A prehistoric human skeleton was found in a flooded cave system at the end of the last Ice Age 8,000 years ago, according to a cave-diving archaeologist on Mexico’s Caribbean coast.
Archaeologist Octavio del Rio said he and fellow diver Peter Bruger saw the smashed skull and skeleton partially covered in sediment in a cave near where the Mexican government plans to build a high-speed tourist train through the jungle.
Given the distance from the cave’s entrance, del Rio said, the skeleton couldn’t get there without modern diving equipment, so it must have been more than 8,000 years old, referring to the era when rising sea levels flooded the caves.
“That is. We don’t know if the body was deposited there or if that was where that person died,” Del Rio said. He said the skeleton was located about 8 meters (26 feet) underwater, about half a kilometer (a third of a mile) in the cave system.
Some of North America’s oldest human remains have been discovered in sewer caves known as “edifices” on the country’s Caribbean coast, and experts say some of these caves are threatened by the Mexican government’s Maya Trine tourism project.
Del Rio, who has worked with the National Institute of Anthropology and History on projects in the past, said he reported the discovery to the institute.
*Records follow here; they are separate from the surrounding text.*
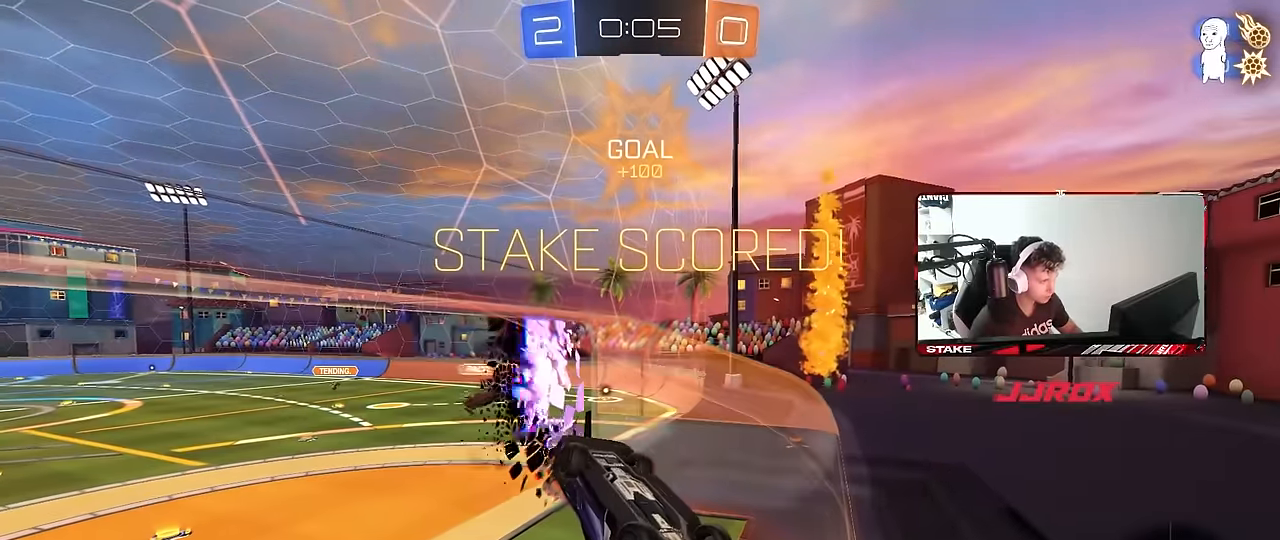
{"keys": ["a", "s", "shift"], "mouse": ["left"], "mouse_move": "still", "events": [[67, "d", "down"], [67, "mouse_right", "down"], [67, "w", "up"], [150, "a", "down"], [150, "d", "up"], [150, "shift", "down"], [300, "mouse_right", "up"], [483, "s", "down"]]}
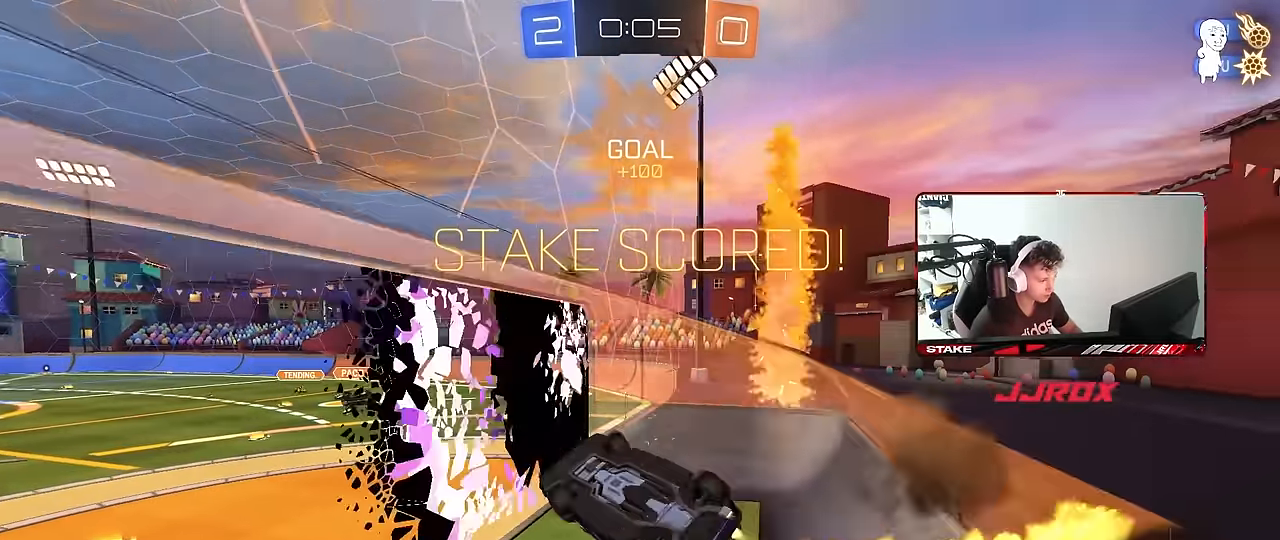
{"keys": ["d"], "mouse": [], "mouse_move": "up", "events": [[267, "s", "up"], [267, "shift", "up"], [267, "space", "down"], [400, "mouse_left", "up"], [400, "space", "up"], [450, "a", "up"], [500, "d", "down"]]}
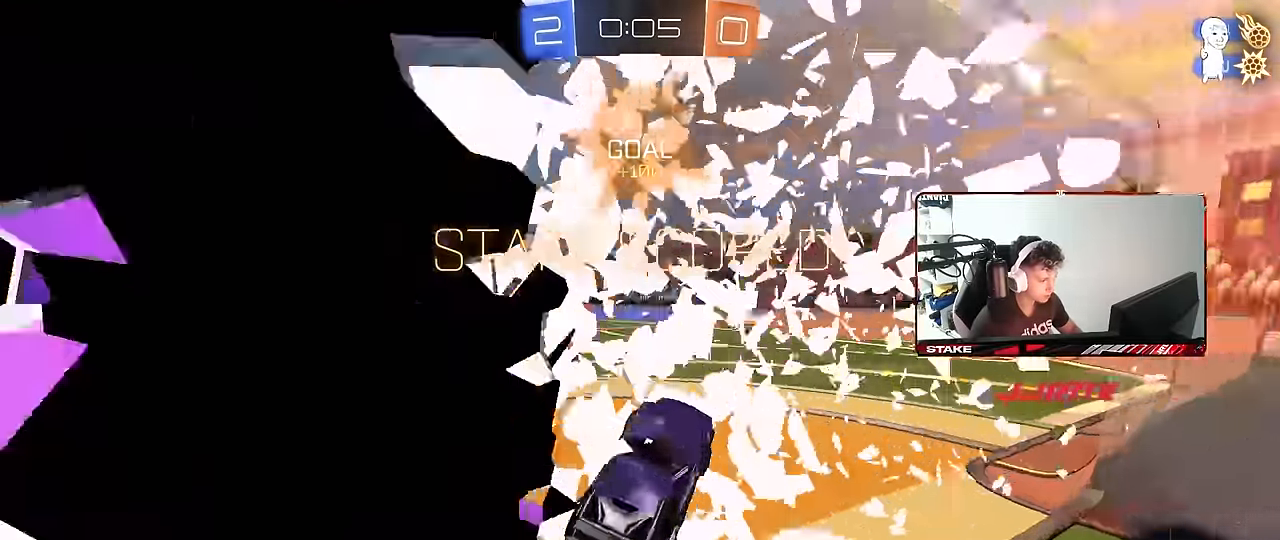
{"keys": ["w"], "mouse": ["left"], "mouse_move": "still", "events": [[50, "w", "down"], [100, "d", "up"], [100, "shift", "down"], [133, "shift", "up"], [333, "mouse_left", "down"], [333, "mouse_right", "down"], [467, "mouse_right", "up"]]}
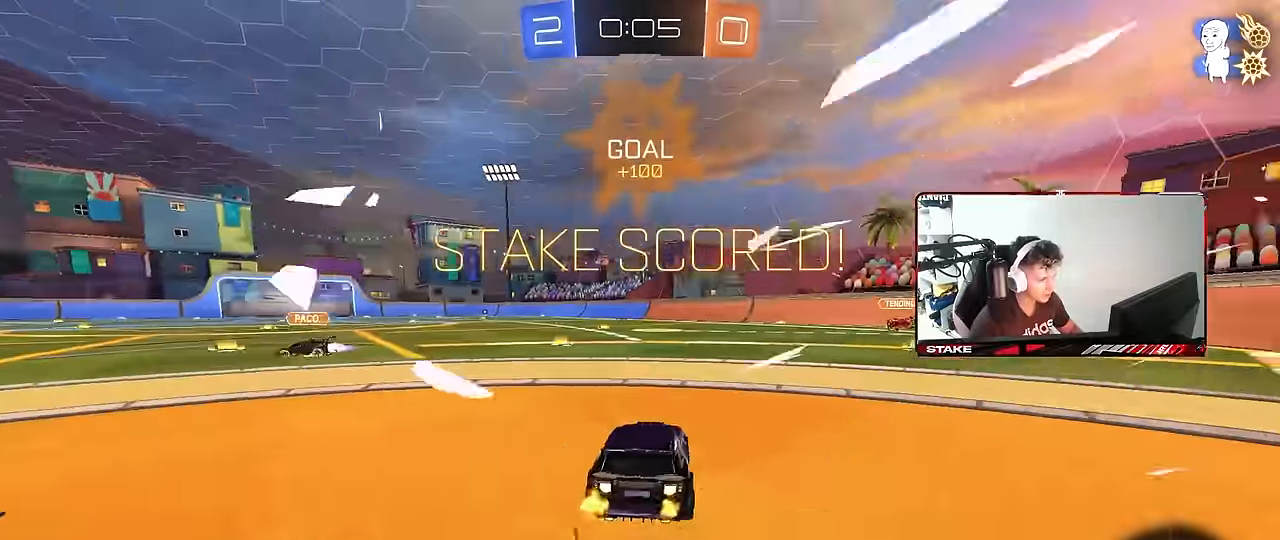
{"keys": ["s", "tab"], "mouse": [], "mouse_move": "up-right", "events": [[67, "d", "down"], [67, "mouse_right", "down"], [100, "a", "down"], [100, "d", "up"], [100, "shift", "down"], [150, "mouse_right", "up"], [200, "mouse_right", "down"], [250, "mouse_left", "up"], [250, "s", "down"], [250, "w", "up"], [300, "space", "down"], [350, "shift", "up"], [383, "a", "up"], [383, "mouse_right", "up"], [483, "space", "up"], [483, "tab", "down"]]}
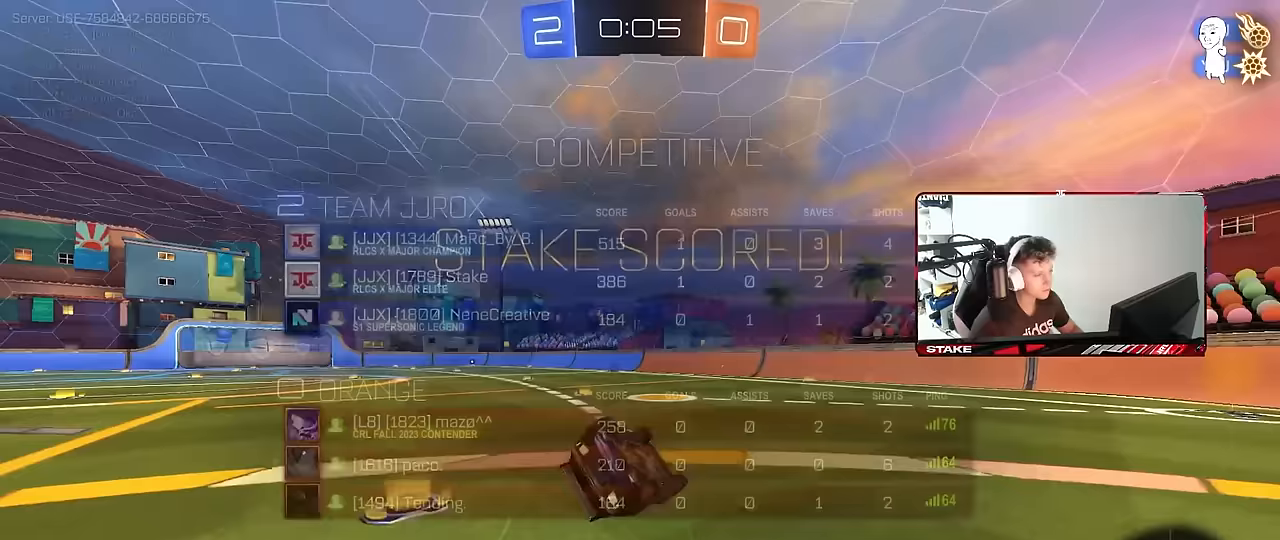
{"keys": [], "mouse": [], "mouse_move": "still", "events": [[83, "s", "up"], [133, "space", "down"], [167, "tab", "up"], [267, "a", "down"], [267, "s", "down"], [267, "shift", "down"], [267, "space", "up"], [400, "s", "up"], [500, "a", "up"], [500, "shift", "up"]]}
The institute did not immediately respond to questions about whether it intended to explore the site.
But del Rio said Tuesday that institute archaeologist Carmen Rojas told him that the site is registered and will be investigated by the institute’s Holocene Archeology Project of the state of Quintana Roo.
He stressed that the cave – whose location has not been disclosed due to fear of looting or disturbance – was near where the government had cut a patch of bush to lay tracks for trains, and it could collapse, pollute or close. Through the construction and subsequent development project.
“There are a lot of studies that need to be done in order to properly interpret the find,” Del Rio said, noting that “dating and some sort of photographic study and some grouping” would be needed to determine the exact age of the skeleton.
Del Rio had been exploring the area for three decades, and in 2002, he co-discovered and cataloged the remains known as the Naharon Woman, who died around the same time, or possibly earlier, Nya—the nearly complete skeleton of a young woman who died about 13,000 years ago. It was discovered in a nearby cave system in 2007.
President Andres Manuel Lopez Obrador is racing to finish the Maya train project in his remaining two years in office, despite the objections of environmentalists, cave divers and archaeologists. They say that his haste will allow a little time to study the ancient ruins.
Activists say the high-speed heavy rail project will fragment the coastal forest and will often stretch over fragile limestone caves, which could take decades to explore due to flooding, meandering and incredibly narrow.
Caves along part of the coast have already been damaged by construction over them, with cement trusses used to support the weight above.
The 950-mile (1,500-kilometre) Maya Train Line is supposed to run in a meandering loop around the Yucatan Peninsula, connecting beach resorts and archaeological sites.
The most controversial stretch stretches more than 68 miles (110 kilometers) through the forest between the resorts of Cancun and Tulum.
Del Rio said the route through the woods should be abandoned and the train should be built over the already affected coastal highway between Cancun and Tulum, as originally planned.
Lopez Obrador abandoned the motorway after hoteliers voiced objections, and cost and traffic disruptions became a concern.
“What we want is for them to change the route in this spot, because of the archaeological discoveries that have been made there, and their significance,” Del Rio said. “They should take the train from there and put it where they said they were going to build it before, on the highway… an area that was already damaged and destroyed.”
“Incurable bacon nerd. Lifelong tv aficionado. Writer. Award-winning explorer. Evil web buff. Amateur pop culture ninja.”